We face an inflection point. We have to act.
— President Biden (@POTUS) May 25, 2021
A year ago today, George Floyd was murdered. While nothing we can do will bring him back to his family, we must continue to work together to prevent the killing of Black and Brown Americans.
— Reverend Raphael Warnock (@ReverendWarnock) May 25, 2021
It’s a year since the death of #GeorgeFloyd in the United States. Across Britain people have been kneeling for 2 minutes in his memory. I’m live in Brixton on @5_News shortly speaking to campaigners about what’s changed since then pic.twitter.com/di5QFgXAXM
— Warren Nettleford (@wnettleford) May 25, 2021
RIP George Floyd 🤍
“O, let America be America again –The land that never has been yet –And yet must be – the land where every man is free.” – Langston Hughes
— Joy Taylor (@JoyTaylorTalks) May 25, 2021
A year later and we’ll forever say your name. It is all of our responsibility to create a more just and equitable society.
— Golden State Warriors (@warriors) May 25, 2021
Last year, the world watched for 9 minutes and 29 seconds as #GeorgeFloyd lost his life before our very eyes. The curtain was pulled back on the systemic racism deeply embedded in our nation, & people of all ages, races, creeds & communities finally began to say enough is enough. pic.twitter.com/8VJpIZSuf7
— Martin Luther King III (@OfficialMLK3) May 25, 2021
— Reverend Al Sharpton (@TheRevAl) May 25, 2021
— CM Janeese Lewis George (@CMLewisGeorgeW4) May 25, 2021
— Errol Nazareth (@ErrolNazareth) May 25, 2021
Among the all but uncountable American voices speaking out today and remembering Floyd, it’s striking to see international tributes, protests, commemorations, and art projects planned worldwide.
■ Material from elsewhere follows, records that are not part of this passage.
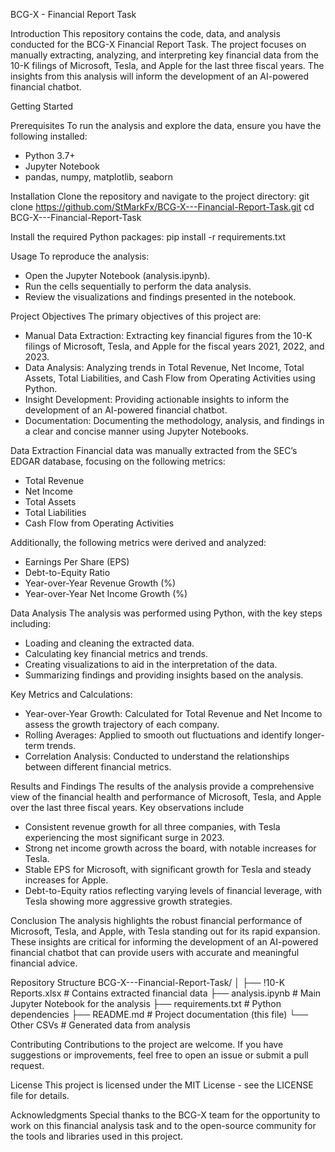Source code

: BCG-X - Financial Report Task

Introduction
This repository contains the code, data, and analysis conducted for the BCG-X Financial Report Task. The project focuses on manually extracting, analyzing, and interpreting key financial data from the 10-K filings of Microsoft, Tesla, and Apple for the last three fiscal years. The insights from this analysis will inform the development of an AI-powered financial chatbot.

Getting Started

Prerequisites
To run the analysis and explore the data, ensure you have the following installed:
- Python 3.7+
- Jupyter Notebook
- pandas, numpy, matplotlib, seaborn

Installation
Clone the repository and navigate to the project directory:
git clone https://github.com/StMarkFx/BCG-X---Financial-Report-Task.git
cd BCG-X---Financial-Report-Task

Install the required Python packages:
pip install -r requirements.txt

Usage
To reproduce the analysis:
- Open the Jupyter Notebook (analysis.ipynb).
- Run the cells sequentially to perform the data analysis.
- Review the visualizations and findings presented in the notebook.


Project Objectives
The primary objectives of this project are:
- Manual Data Extraction: Extracting key financial figures from the 10-K filings of Microsoft, Tesla, and Apple for the fiscal years 2021, 2022, and 2023.
- Data Analysis: Analyzing trends in Total Revenue, Net Income, Total Assets, Total Liabilities, and Cash Flow from Operating Activities using Python.
- Insight Development: Providing actionable insights to inform the development of an AI-powered financial chatbot.
- Documentation: Documenting the methodology, analysis, and findings in a clear and concise manner using Jupyter Notebooks.


Data Extraction
Financial data was manually extracted from the SEC’s EDGAR database, focusing on the following metrics:
- Total Revenue
- Net Income
- Total Assets
- Total Liabilities
- Cash Flow from Operating Activities

Additionally, the following metrics were derived and analyzed:
- Earnings Per Share (EPS)
- Debt-to-Equity Ratio
- Year-over-Year Revenue Growth (%)
- Year-over-Year Net Income Growth (%)


Data Analysis
The analysis was performed using Python, with the key steps including:
- Loading and cleaning the extracted data.
- Calculating key financial metrics and trends.
- Creating visualizations to aid in the interpretation of the data.
- Summarizing findings and providing insights based on the analysis.


Key Metrics and Calculations:
- Year-over-Year Growth: Calculated for Total Revenue and Net Income to assess the growth trajectory of each company.
- Rolling Averages: Applied to smooth out fluctuations and identify longer-term trends.
- Correlation Analysis: Conducted to understand the relationships between different financial metrics.

Results and Findings
The results of the analysis provide a comprehensive view of the financial health and performance of Microsoft, Tesla, and Apple over the last three fiscal years. Key observations include
- Consistent revenue growth for all three companies, with Tesla experiencing the most significant surge in 2023.
- Strong net income growth across the board, with notable increases for Tesla.
- Stable EPS for Microsoft, with significant growth for Tesla and steady increases for Apple.
- Debt-to-Equity ratios reflecting varying levels of financial leverage, with Tesla showing more aggressive growth strategies.


Conclusion
The analysis highlights the robust financial performance of Microsoft, Tesla, and Apple, with Tesla standing out for its rapid expansion. These insights are critical for informing the development of an AI-powered financial chatbot that can provide users with accurate and meaningful financial advice.

Repository Structure
BCG-X---Financial-Report-Task/
│
├── !10-K Reports.xlsx        # Contains extracted financial data
├── analysis.ipynb            # Main Jupyter Notebook for the analysis
├── requirements.txt          # Python dependencies
├── README.md                 # Project documentation (this file)
└── Other CSVs                # Generated data from analysis


Contributing
Contributions to the project are welcome. If you have suggestions or improvements, feel free to open an issue or submit a pull request.

License
This project is licensed under the MIT License - see the LICENSE file for details.

Acknowledgments
Special thanks to the BCG-X team for the opportunity to work on this financial analysis task and to the open-source community for the tools and libraries used in this project.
A poem written by Welsh-Zimbabwean artist Kel Matsena is to be projected on to the National Waterfront Museum in Swansea to mark a year since #GeorgeFloyd‘s death
Video by Alex Hermon
— BBC Wales News (@BBCWalesNews) May 25, 2021
We unite today across the world through a day of anti-racism solidarity.
— UN Women (@UN_Women) May 25, 2021
Many tweets from activists, social media users, and politicians, as well as reports from the media, are also rightfully emphasizing how little has altered policy-wise and how far we still have to go. Floyd’s murder sparked the biggest movement in our history and began conversations about racism and police reform in many new forums, yet actual substantive action from the federal government and city and state authorities has been lacking. Since Floyd died, at least 1,068 people in America have been killed by police. That’s an average of three people a day, with the killings disproportionately affecting Black Americans.
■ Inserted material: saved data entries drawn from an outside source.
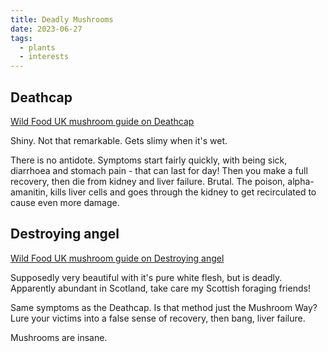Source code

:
 ```yaml
---
title: Deadly Mushrooms
date: 2023-06-27
tags:
  - plants
  - interests
---
```


## Deathcap
[Wild Food UK mushroom guide on Deathcap](https://www.wildfooduk.com/mushroom-guide/deathcap/)

Shiny. Not that remarkable. Gets slimy when it's wet.

There is no antidote. Symptoms start fairly quickly, with being sick, diarrhoea and stomach pain - that can last for day! Then you make a full recovery, then die from kidney and liver failure. Brutal. The poison, alpha-amanitin, kills liver cells and goes through the kidney to get recirculated to cause even more damage.

## Destroying angel

[Wild Food UK mushroom guide on Destroying angel](https://www.wildfooduk.com/mushroom-guide/destroying-angel/)

Supposedly very beautiful with it's pure white flesh, but is deadly. Apparently abundant in Scotland, take care my Scottish foraging friends!

Same symptoms as the Deathcap. Is that method just the Mushroom Way? Lure your victims into a false sense of recovery, then bang, liver failure.

Mushrooms are insane.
People expected police behavior to change after George Floyd’s murder. The numbers tell a different story https://t.co/vzErsHjDKp
— TIME (@TIME) May 25, 2021
After Congress missed President Biden’s deadline to have the police reform bill bearing George Floyd’s name on his desk by today, Jen Psaki says she’s not putting a new timeline on it. She says the White House is allowing the space needed for negotiations.
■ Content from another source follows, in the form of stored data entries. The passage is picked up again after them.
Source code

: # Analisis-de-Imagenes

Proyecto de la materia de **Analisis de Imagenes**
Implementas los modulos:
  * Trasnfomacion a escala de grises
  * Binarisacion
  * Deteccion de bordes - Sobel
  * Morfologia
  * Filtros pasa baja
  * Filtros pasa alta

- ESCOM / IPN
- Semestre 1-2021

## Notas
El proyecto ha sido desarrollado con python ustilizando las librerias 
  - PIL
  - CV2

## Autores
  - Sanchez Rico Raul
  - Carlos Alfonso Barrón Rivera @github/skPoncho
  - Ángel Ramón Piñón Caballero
— Kaitlan Collins (@kaitlancollins) May 25, 2021
Today we remember George Floyd, who was murdered by the state this time last year. Floyd should still be here. It’s time to pass legislation that provides resources and support in communities instead of funding violent systems that cannot be reformed. #BlackLivesMatter ✊🏾 pic.twitter.com/4UmKP8U72A
— Black Voters Matter (@BlackVotersMtr) May 25, 2021
Remember that anti-Black racism is all around us, all the time. It’s not just the occasional physical stuff, like cops kneeling on our necks or folks spitting at bouncers. It’s in our *everyday* power structures. Too many people forget that latter. #GeorgeFloyd ✊🏾
— Prof Christopher Jackson (@seis_matters) May 25, 2021
While there is a long and steep road ahead when it comes to racial justice and police abolition in this country, the number of people saying George Floyd’s name and remembering him today is testament to the world that he changed.
We mourn, #GeorgeFloyd.
We commit to creating a world where less people justify how you were murdered and more people cultivate justice.
We are praying for Gianna and for all of your friends and family.